Alceu Bueno estava desaparecido deste a noite de anteontem, quando saiu de depósito que era dono. Ele estava em carro Land Rover, que continua desaparecido. A morte do ex-vereador foi confirmada depois de o corpo dele ser encontrado quase todo queimado, em matagal, na região do Parque dos Poderes. Sem possibilidade de reconhecimento, a identificação foi possível por meio de exame de digitais em poucos dedos que não chegaram a ser totalmente carbonizados.
O delegado Edilson está empenhado na investigação, junto à Delegacia Especializado de Homicídios (DEH) e diz ainda não haver suspeitos na autoria do crime. Sobre motivação, há algumas, porém nenhuma confirmada.
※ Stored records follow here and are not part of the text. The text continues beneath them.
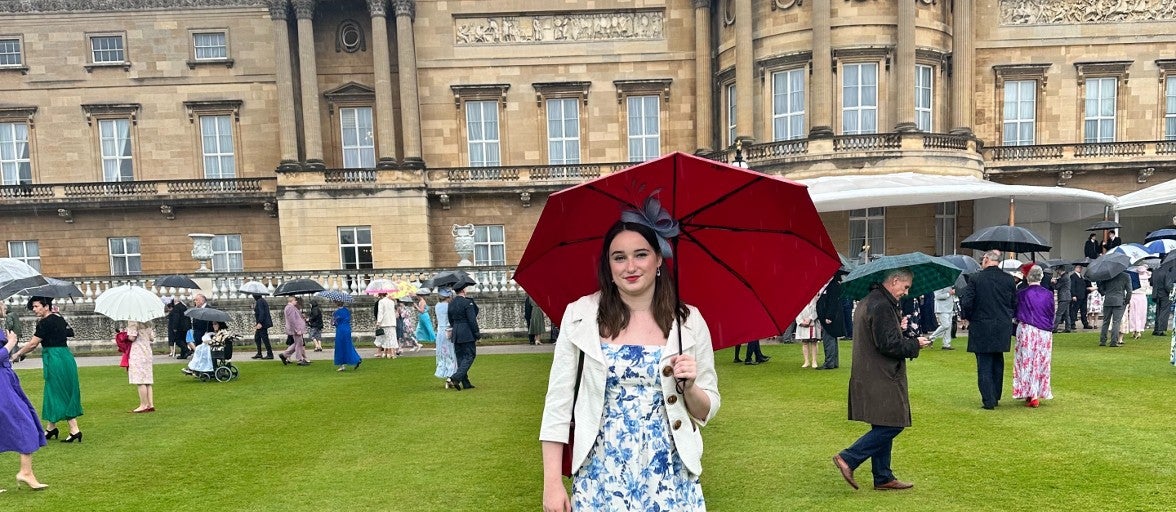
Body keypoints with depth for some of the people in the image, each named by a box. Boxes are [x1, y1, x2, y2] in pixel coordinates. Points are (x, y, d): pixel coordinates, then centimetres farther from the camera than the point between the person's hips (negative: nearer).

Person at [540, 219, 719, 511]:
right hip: (600, 477, -1)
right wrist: (552, 482, -6)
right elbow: (558, 401, -4)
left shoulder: (689, 322, -3)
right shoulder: (581, 315, -7)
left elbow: (707, 411, 5)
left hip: (670, 477, 1)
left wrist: (689, 387, -15)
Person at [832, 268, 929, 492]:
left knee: (884, 427, 14)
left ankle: (883, 478, 20)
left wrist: (899, 329, 12)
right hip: (881, 379, -11)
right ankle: (848, 459, -5)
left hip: (870, 377, 11)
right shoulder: (882, 306, -19)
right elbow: (889, 345, -21)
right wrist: (915, 344, -7)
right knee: (893, 424, -6)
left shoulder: (868, 301, 15)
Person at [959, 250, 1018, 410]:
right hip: (1003, 329, 4)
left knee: (984, 365, 2)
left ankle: (988, 400, 1)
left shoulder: (976, 278, -12)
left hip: (982, 328, -4)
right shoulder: (1009, 279, 1)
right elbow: (1015, 304, 6)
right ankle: (996, 397, 24)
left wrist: (968, 317, 5)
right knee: (998, 363, 16)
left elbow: (966, 303, -14)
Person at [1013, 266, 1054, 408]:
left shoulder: (1021, 294, -9)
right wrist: (1050, 331, 20)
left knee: (1027, 362, 3)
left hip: (1027, 331, -3)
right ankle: (1039, 394, 19)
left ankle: (1031, 396, 1)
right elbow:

Imagens de câmera de segurança de condomínio perto de onde o corpo foi queimado mostram o momento em que pelo menos duas pessoas chegam no carro que seria de Alceu e fogem depois de atearem fogo, por volta das 23h50min de terça-feira (20).
O ex-vereador estava com a língua de fora e a suspeita é que ele tenha sido assassinado por estrangulamento. O crime possivelmente foi cometido em outro lugar e a área deserta usada apenas para queimar o corpo na tentativa de desconstrução de provas, acreditam investigadores.